— To do —
Could you give every line from the one containing "आज का आधुनिक" down through the one containing "अपनी पत्नी को", both included, as a JSON list of strings, one string per line and blank lines left out?

— Exercise material —
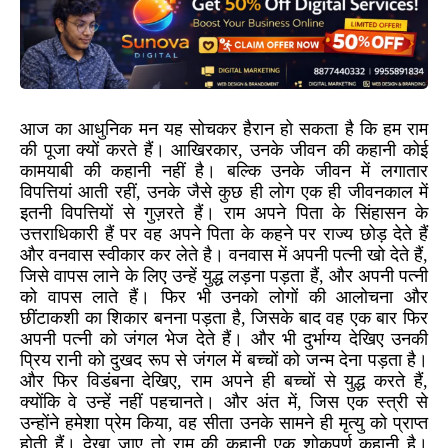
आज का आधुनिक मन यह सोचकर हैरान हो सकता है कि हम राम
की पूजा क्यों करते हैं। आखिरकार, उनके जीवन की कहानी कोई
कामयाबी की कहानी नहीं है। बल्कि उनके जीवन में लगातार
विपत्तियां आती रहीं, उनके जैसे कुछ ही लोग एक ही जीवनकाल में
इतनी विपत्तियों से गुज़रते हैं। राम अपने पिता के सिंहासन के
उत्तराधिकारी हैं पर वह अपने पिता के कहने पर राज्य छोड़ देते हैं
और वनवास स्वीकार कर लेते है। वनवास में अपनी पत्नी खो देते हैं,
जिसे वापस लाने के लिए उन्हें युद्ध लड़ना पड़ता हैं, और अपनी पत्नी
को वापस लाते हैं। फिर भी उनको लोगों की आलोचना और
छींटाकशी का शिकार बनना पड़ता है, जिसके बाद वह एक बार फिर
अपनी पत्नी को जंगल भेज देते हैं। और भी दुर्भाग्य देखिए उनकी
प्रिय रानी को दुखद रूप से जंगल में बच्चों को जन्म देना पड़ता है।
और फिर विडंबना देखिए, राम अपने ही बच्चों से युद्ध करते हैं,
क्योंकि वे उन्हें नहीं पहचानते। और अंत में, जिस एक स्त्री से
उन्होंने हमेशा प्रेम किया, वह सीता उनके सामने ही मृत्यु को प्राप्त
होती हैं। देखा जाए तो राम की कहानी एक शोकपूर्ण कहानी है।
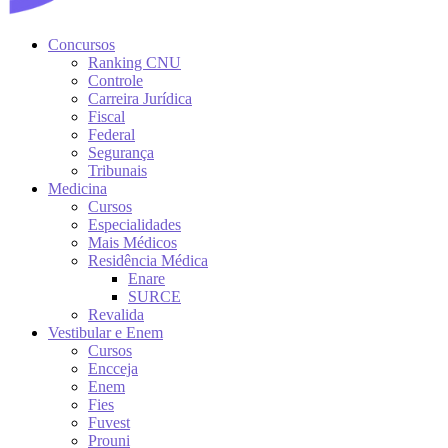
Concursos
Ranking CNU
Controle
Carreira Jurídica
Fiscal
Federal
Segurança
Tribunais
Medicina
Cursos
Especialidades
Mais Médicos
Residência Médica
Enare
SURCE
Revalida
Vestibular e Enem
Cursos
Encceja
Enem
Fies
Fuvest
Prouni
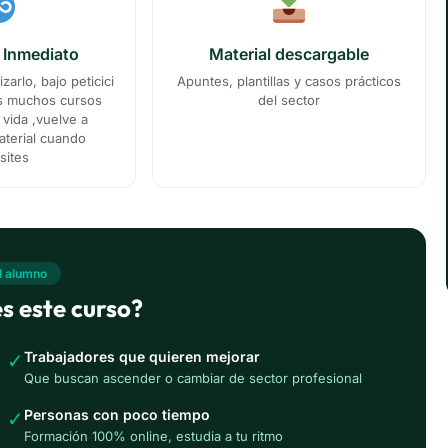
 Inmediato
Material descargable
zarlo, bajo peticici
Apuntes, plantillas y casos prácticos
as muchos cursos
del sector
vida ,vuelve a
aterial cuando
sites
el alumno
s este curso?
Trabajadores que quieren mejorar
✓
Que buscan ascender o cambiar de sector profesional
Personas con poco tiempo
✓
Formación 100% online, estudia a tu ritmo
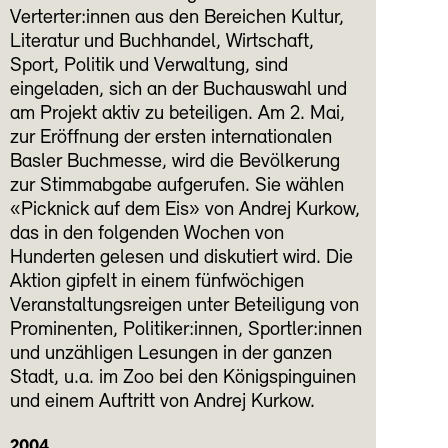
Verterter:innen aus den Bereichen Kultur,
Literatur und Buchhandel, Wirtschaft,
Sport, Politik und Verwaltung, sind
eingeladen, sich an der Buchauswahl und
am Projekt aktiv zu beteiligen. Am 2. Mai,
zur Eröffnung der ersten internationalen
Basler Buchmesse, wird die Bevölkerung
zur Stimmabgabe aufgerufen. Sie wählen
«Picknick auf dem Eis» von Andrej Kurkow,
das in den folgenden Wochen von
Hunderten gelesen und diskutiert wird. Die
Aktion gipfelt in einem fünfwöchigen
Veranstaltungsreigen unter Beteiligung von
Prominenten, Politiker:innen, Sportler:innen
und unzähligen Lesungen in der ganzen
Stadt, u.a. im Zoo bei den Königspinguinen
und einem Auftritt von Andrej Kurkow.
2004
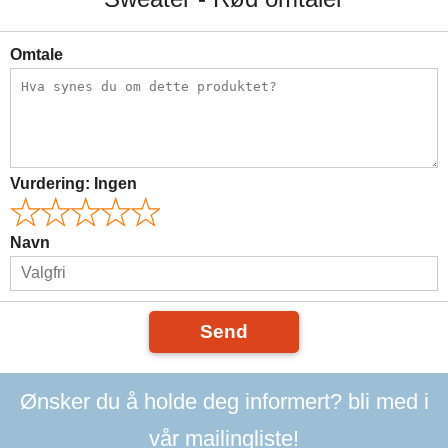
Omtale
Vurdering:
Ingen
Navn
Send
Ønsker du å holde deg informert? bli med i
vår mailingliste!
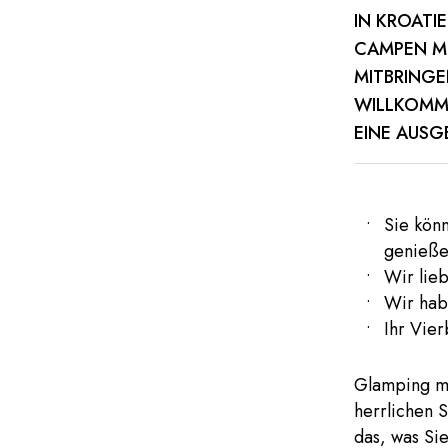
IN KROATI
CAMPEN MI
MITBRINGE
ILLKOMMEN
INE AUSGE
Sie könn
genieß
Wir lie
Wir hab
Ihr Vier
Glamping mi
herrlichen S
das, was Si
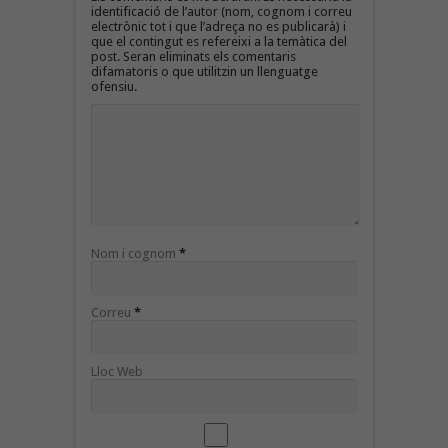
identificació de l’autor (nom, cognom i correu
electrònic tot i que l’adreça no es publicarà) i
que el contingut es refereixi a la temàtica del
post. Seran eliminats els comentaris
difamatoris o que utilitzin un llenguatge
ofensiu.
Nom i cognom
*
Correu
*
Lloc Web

---

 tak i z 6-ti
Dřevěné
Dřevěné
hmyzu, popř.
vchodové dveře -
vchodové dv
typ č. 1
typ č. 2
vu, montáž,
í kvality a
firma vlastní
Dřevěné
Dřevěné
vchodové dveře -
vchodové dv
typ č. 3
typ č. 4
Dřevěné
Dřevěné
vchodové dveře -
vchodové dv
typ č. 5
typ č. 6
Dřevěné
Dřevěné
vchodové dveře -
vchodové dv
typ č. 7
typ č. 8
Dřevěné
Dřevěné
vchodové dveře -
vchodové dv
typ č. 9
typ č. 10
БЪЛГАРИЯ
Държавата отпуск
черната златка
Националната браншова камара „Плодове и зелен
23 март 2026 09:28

— The answer —
[
  "आज का आधुनिक मन यह सोचकर हैरान हो सकता है कि हम राम",
  "की पूजा क्यों करते हैं। आखिरकार, उनके जीवन की कहानी कोई",
  "कामयाबी की कहानी नहीं है। बल्कि उनके जीवन में लगातार",
  "विपत्तियां आती रहीं, उनके जैसे कुछ ही लोग एक ही जीवनकाल में",
  "इतनी विपत्तियों से गुज़रते हैं। राम अपने पिता के सिंहासन के",
  "उत्तराधिकारी हैं पर वह अपने पिता के कहने पर राज्य छोड़ देते हैं",
  "और वनवास स्वीकार कर लेते है। वनवास में अपनी पत्नी खो देते हैं,",
  "जिसे वापस लाने के लिए उन्हें युद्ध लड़ना पड़ता हैं, और अपनी पत्नी",
  "को वापस लाते हैं। फिर भी उनको लोगों की आलोचना और",
  "छींटाकशी का शिकार बनना पड़ता है, जिसके बाद वह एक बार फिर",
  "अपनी पत्नी को जंगल भेज देते हैं। और भी दुर्भाग्य देखिए उनकी"
]